Not All Data Is Created Equal

Not All Data Is Created Equal

High-quality and relevant data can be a powerful force for good, but flawed data only perpetuates inequalities under the guise of fairness.

At its best, data science can impact global societies in incredible ways. It can work to enhance ocean health, identify and deliver food surpluses to feed the hungry, and use cellphone data to standardize public transportation routes in developing areas like Nairobi.

Data scientists in both the public and private sectors must understand the underlying opportunities to use data in new applications, address potential ethical and bias risks, and weigh the need for data regulation.

Before algorithms can be used appropriately, it’s necessary to access good data sources and evaluate the quality of all available data. According to Vinod Bakthavachalam, a senior data scientist at Coursera, critical questions to ask before using a data set in any application include: Is there measurement error? Do I understand how the data was captured? Are there weird outliers or other abnormal numbers?

“Even if the data on its own is good, there’s always a chance it may be unusable if it’s not right for a specific purpose,” he says.

For example, you may have high-quality data on a consumer’s willingness to spend over $100 on shoes, but perhaps that data was collected during the holiday season when shoppers traditionally spend more and is thus inapplicable to predicting year-round shopping trends. In other words, it may be the best data in the world, but whether it’s the most relevant data is an entirely different matter.

Data scientists must also understand that although algorithms can make a positive difference in society, there is a risk that some algorithms instead further entrench cultural prejudice and bias.

Machine learning algorithms are one of the most common data algorithms in daily life. They are frequently used to suggest products for consumers on e-commerce sites, and they’re also increasingly applied in cases like hiring or lending decisions. Used correctly, such algorithms can remove racial or gender bias by focusing on internal characteristics that predict success, thereby ignoring the human tendency to prefer people who are similar to themselves.

However, used incorrectly, these models simply provide a veneer of respectability to an otherwise unethical process. An algorithm that sees bias in its training data will spit out biased conclusions when fed new data because machine learning algorithms don’t make the best decisions; they make the decision the human that “trained” it would have made. For example, if a company has only hired white males in the past and trains its hiring algorithm using that data, it will perpetuate such hiring practices. Biased data, then, leads to biased results.

To avoid such biases, Coursera deliberately chose to ignore gender when training its machine learning algorithms to recommend classes to potential students.

“In the U.S., women are less likely to enroll in STEM classes, so if we used gender, it wouldn’t recommend certain courses to women,” Bakthavachalam says. “We want to encourage women to enroll in STEM classes and avoid any biases in the algorithms.”

Coursera’s experience underscores the fact that although there is no silver bullet for avoiding algorithmic bias, it’s also not too complicated a problem to fix, either. In fact, it’s more a matter of awareness than a difficult engineering problem to solve, and it begins with the knowledge that artificial intelligence is by no means perfect. According to Bakthavachalam, data scientists must avoid treating machine learning algorithms as black boxes because “if you don’t know what’s going on under the hood, it’s hard to imagine and diagnose issues.”

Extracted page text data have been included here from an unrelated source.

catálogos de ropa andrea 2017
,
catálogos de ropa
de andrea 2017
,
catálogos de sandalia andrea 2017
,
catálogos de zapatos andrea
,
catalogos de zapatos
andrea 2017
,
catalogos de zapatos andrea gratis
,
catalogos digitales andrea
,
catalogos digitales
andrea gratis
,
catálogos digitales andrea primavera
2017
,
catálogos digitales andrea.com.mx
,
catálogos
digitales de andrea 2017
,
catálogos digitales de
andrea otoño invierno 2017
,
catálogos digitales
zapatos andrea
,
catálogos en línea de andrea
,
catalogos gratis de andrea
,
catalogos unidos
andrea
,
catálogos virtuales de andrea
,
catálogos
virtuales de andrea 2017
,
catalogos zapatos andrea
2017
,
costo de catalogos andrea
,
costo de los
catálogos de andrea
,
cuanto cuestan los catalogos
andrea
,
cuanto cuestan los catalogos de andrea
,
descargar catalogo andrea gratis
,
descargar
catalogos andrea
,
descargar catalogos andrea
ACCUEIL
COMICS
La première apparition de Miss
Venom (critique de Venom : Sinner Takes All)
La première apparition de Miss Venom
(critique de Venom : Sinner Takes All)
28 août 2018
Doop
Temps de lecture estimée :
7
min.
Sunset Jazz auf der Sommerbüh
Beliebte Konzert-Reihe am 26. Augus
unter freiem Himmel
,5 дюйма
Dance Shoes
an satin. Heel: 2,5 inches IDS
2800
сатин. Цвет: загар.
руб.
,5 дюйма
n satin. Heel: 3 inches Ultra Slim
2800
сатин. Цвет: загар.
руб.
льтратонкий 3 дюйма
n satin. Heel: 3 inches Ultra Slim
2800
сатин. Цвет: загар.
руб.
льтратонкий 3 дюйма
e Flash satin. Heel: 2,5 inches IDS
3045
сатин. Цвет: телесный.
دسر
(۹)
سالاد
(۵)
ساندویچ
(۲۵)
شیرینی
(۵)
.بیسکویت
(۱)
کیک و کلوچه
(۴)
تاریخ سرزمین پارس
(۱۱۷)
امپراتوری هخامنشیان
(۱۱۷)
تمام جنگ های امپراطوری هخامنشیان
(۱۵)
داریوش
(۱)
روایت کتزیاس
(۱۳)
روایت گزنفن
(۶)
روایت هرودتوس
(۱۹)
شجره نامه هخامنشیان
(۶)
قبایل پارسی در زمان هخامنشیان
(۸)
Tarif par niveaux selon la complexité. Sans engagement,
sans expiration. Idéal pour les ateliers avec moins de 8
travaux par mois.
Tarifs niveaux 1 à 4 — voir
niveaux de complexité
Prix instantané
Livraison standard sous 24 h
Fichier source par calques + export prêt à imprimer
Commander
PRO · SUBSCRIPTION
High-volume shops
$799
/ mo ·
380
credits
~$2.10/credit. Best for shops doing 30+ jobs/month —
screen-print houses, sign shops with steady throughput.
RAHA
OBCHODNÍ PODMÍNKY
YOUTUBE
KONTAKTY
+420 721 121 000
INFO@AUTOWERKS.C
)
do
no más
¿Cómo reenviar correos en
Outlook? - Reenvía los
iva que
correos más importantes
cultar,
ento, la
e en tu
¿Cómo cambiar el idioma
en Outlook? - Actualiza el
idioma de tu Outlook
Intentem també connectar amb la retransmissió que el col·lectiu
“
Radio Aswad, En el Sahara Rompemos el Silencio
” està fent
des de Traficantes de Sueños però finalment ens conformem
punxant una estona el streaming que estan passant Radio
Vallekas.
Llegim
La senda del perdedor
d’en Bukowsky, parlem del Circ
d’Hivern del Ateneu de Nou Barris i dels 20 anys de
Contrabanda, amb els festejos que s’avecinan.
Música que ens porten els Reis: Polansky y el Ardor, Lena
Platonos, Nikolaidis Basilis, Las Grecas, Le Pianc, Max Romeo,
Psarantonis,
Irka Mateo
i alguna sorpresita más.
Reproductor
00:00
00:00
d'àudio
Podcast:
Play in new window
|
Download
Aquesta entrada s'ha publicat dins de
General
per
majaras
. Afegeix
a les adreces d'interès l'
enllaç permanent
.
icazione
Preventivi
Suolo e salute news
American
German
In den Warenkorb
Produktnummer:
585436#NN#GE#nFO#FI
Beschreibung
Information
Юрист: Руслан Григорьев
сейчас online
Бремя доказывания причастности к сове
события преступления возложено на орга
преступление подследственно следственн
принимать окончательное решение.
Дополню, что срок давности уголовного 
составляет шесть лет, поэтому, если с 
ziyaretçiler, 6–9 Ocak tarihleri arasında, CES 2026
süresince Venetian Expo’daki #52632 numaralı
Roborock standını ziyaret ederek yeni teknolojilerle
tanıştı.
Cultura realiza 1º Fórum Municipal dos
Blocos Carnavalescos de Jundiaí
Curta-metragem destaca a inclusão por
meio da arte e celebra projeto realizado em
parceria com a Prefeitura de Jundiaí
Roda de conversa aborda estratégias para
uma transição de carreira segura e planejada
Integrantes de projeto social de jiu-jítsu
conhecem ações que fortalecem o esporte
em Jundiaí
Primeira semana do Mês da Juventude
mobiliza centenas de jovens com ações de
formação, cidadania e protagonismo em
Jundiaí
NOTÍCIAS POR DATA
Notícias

Data scientists must also be vigilant in their initial examination of training data, a process that needs to have a diverse team and, in some situations, outside reviewers. The biggest risk, according to Bakthavachalam, is that data scientists realize the potential for data misuse, but don’t put in the necessary work to rectify potential issues.

“Everyone has different value systems, and being open and upfront about the algorithm can lead collectively to the right decision,” says Bakthavachalam.

On a positive note, data science makes it easier to eliminate bias by quantifying prejudices and highlighting trends that may otherwise go unnoticed. This allows data scientists to remove bias by analyzing only legitimately relevant information, therefore empowering companies to provide services to previously underserved populations, especially in the financial services realm.

An example is MyBucks, the fintech company powered by a machine learning-enabled, credit-scoring engine that serves the underbanked in 11 African nations. By aggregating large amounts of data, MyBucks has greater insight into which individuals are likely to default, allowing them to move beyond a reliance on more simplistic predictors like credit score.

In Kenya, for instance, data is pulled solely from an individual’s phone, and loans are paid directly into mobile wallets within minutes.

This service is especially important in nations where schools require full tuition payment upfront, historically a significant barrier to pursuing an education in some poorer countries.

Above all, data scientists must avoid getting lost in the techniques and methods of their trade. They must ask questions about who will be affected by the work and how are they ensuring that by doing “good” for one group, they don’t inadvertently harm another.

It’s through transparency about how data is collected, how it’s defined, and its limitations that analysts working together can get the most impactful results. Machines can learn, but it’s the human insights and supervision that enable organizations to balance power and fairness.